Cornell’s approach to dealing with the virus is good because it recognizes the differing risk levels of various options, says Michael Urbinato, a rising junior at the university.
“I think the limited reopening gives us as much traditional class time as possible while emphasizing mass testing and eliminating large social events and lectures, which would pose a major infection risk to the student body and surrounding area,” said Urbinato.
Rethinking the College Experience
The pandemic is giving colleges and universities an opportunity to rethink the college experience.
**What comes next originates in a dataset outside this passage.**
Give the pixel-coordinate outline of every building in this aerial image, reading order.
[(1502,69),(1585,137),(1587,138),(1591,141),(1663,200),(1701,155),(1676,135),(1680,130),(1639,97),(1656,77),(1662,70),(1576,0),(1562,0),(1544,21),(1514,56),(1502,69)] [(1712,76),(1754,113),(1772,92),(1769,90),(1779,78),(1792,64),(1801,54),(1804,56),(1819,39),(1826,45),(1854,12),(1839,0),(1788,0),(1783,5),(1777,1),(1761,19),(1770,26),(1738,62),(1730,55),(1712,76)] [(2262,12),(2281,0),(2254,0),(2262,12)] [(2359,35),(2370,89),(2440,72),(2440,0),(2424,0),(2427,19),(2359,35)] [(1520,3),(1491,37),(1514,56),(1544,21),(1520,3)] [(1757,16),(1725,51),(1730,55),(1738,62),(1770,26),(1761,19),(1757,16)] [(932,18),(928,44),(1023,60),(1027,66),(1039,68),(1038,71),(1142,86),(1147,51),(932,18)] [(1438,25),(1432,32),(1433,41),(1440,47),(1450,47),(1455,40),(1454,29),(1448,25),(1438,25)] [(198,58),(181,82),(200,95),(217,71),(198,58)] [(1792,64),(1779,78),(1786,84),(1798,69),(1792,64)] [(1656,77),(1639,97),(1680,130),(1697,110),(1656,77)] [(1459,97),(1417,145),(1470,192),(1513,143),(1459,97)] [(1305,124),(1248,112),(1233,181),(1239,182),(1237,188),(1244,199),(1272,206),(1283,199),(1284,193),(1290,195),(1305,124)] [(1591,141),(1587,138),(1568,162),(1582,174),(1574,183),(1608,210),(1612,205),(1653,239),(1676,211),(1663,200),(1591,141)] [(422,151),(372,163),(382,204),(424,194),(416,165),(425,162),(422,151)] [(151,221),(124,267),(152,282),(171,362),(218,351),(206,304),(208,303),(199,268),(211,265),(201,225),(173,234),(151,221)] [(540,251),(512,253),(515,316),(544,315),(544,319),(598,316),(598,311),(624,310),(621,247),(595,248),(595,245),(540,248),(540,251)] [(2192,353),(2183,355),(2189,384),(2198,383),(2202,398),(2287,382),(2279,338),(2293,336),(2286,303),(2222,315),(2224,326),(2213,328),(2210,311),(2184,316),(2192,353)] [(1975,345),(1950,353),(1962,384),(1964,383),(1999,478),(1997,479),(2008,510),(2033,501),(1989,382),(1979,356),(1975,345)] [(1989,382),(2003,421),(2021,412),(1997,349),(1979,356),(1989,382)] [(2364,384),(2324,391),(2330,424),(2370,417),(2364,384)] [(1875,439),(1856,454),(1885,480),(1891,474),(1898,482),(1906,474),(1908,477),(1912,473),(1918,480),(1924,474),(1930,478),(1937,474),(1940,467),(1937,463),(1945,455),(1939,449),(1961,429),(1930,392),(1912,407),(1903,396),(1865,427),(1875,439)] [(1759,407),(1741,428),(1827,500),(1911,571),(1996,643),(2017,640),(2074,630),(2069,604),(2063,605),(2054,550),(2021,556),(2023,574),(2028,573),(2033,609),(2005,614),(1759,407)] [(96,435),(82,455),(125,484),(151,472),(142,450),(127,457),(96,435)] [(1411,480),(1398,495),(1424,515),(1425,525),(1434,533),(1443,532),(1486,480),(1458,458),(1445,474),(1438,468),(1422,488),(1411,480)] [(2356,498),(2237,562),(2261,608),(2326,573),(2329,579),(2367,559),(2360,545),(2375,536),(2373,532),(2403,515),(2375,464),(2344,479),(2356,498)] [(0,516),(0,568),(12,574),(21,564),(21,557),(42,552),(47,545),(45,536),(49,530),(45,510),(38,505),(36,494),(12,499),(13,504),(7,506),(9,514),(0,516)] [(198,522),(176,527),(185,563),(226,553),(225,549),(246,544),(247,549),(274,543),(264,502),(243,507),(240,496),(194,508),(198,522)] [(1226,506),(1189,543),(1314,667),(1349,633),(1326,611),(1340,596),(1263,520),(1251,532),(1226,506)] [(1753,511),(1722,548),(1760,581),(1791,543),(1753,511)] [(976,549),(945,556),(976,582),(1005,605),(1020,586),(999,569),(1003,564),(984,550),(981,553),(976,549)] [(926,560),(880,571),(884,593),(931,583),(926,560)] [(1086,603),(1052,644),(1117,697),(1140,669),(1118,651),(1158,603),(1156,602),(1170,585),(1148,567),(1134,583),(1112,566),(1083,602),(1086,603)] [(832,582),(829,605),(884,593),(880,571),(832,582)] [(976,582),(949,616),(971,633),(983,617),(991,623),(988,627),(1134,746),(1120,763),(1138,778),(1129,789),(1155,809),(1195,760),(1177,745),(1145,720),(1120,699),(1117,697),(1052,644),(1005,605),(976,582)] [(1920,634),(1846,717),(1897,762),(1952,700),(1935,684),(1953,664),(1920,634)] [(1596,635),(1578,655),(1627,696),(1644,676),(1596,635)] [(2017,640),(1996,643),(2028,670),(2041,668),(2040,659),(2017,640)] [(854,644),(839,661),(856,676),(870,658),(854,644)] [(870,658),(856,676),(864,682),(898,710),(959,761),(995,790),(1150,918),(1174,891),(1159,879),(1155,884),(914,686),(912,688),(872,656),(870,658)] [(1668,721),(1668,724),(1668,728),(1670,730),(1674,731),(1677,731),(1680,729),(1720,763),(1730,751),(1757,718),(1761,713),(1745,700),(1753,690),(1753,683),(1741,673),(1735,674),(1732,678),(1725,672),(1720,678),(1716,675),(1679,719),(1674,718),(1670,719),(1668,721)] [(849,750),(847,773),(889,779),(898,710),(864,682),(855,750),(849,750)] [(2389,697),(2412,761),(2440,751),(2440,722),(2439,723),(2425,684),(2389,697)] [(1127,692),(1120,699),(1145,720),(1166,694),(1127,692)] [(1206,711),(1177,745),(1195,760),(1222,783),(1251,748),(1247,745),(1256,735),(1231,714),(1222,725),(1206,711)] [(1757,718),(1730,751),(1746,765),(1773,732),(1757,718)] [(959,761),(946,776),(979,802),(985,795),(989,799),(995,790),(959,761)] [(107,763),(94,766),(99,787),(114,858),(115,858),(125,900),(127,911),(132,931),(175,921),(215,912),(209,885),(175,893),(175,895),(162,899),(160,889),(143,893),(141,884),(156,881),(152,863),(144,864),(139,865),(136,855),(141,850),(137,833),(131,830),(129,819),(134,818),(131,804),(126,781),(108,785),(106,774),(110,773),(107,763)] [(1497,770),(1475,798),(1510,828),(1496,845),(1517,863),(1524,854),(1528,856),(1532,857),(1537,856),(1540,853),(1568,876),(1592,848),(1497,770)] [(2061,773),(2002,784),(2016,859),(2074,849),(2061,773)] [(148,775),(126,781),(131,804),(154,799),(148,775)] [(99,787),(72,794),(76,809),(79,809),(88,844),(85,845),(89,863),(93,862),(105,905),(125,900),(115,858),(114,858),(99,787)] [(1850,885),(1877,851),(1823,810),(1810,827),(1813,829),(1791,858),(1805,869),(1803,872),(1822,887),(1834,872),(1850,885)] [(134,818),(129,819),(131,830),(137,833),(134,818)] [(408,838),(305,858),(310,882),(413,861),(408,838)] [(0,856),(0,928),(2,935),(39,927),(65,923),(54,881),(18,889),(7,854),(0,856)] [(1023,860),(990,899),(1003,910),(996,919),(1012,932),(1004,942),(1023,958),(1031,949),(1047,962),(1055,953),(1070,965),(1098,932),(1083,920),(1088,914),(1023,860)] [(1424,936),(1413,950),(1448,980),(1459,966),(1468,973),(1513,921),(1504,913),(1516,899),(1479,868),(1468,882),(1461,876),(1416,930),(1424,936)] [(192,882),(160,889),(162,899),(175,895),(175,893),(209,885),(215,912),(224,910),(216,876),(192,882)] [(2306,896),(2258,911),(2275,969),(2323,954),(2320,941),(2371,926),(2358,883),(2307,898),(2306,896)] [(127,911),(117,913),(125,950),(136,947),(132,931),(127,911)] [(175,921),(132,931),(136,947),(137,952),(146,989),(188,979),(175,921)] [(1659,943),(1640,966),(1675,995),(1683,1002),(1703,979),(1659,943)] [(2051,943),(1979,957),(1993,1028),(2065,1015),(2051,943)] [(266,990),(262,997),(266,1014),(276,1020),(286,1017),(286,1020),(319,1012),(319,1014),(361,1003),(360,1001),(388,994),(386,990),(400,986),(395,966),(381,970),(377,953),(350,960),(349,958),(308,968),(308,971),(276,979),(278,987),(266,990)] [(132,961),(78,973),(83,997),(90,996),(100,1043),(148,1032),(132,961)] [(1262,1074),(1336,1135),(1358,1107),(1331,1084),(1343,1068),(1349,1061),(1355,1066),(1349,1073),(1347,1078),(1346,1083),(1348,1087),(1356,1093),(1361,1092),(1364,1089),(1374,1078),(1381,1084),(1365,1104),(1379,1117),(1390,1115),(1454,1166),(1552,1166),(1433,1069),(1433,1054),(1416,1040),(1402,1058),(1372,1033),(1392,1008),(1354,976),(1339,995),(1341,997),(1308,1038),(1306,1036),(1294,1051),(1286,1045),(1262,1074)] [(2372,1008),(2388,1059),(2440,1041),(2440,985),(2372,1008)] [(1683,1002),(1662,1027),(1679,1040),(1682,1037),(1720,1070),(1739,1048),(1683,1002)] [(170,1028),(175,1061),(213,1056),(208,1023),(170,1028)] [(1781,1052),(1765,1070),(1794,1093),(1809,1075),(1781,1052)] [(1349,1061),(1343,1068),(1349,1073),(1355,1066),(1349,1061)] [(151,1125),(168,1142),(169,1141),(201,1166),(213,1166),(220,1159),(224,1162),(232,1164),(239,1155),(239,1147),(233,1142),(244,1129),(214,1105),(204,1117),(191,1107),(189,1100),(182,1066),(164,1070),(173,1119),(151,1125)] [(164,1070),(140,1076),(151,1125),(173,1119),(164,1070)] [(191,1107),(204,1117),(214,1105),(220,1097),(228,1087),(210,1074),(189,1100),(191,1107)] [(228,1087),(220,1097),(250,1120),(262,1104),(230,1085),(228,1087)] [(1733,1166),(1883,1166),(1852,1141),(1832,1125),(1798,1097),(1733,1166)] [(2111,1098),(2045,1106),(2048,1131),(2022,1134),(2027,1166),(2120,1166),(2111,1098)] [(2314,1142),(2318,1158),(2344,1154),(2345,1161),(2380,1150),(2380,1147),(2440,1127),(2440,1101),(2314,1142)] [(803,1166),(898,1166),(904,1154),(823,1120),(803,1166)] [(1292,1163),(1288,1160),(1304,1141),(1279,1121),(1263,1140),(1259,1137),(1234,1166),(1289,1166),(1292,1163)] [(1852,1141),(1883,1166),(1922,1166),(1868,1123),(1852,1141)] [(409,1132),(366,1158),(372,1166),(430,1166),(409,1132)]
“A lot of schools want things to go back to normal,” says Spalding. “That, I think, is the wrong way to think about it. Higher education is not a free market right now, and it hasn’t been for a long time. This is the kind of situation where we should allow higher education to rethink their models like a business.”
A key way to encourage that would be to direct federal emergency funds, such as the CARES Act, to students instead of institutions, says Andrew Gillen, a senior public policy analyst at the Texas Public Policy Foundation.
“It’s more flexible in terms of letting student choices determine which institutions are funded,” Gillen said.
Such flexibility is particularly important when future enrollment numbers are unknown and some institutions may no longer be viable, Gillen says.
“It avoids squandering scarce resources to prop up obsolete institutions if we end up needing a new normal for which existing institutions are ill-equipped,” Gillen said.
Hands Off Endowments?
With the pandemic costing institutions tens of millions of dollars in lost tuition due to campus closures, the crisis provides a reason to rethink how the government treats college endowments, says Spalding.
“Creating an endowment is hard to do, generally, but there’s also no incentive when you can get government to cover 40 percent of expenses,” Spalding said. “We should make it easier to start an endowment. Endowments shouldn’t be taxed. Create incentives for private donors to give money to schools to help them fund it. Let the market decide, not the government.”
Despite the uncertainty, Gillen said some positive changes that restore free market forces to higher education could emerge from the disruption.
“For universities, that means reassessing traditional approaches to determine if there are better methods of producing and disseminating knowledge,” said Gillen. “For policymakers, the budgetary pressure of the crisis should lead to tough questions about what, exactly, taxpayer money is funding and how much it is costing.”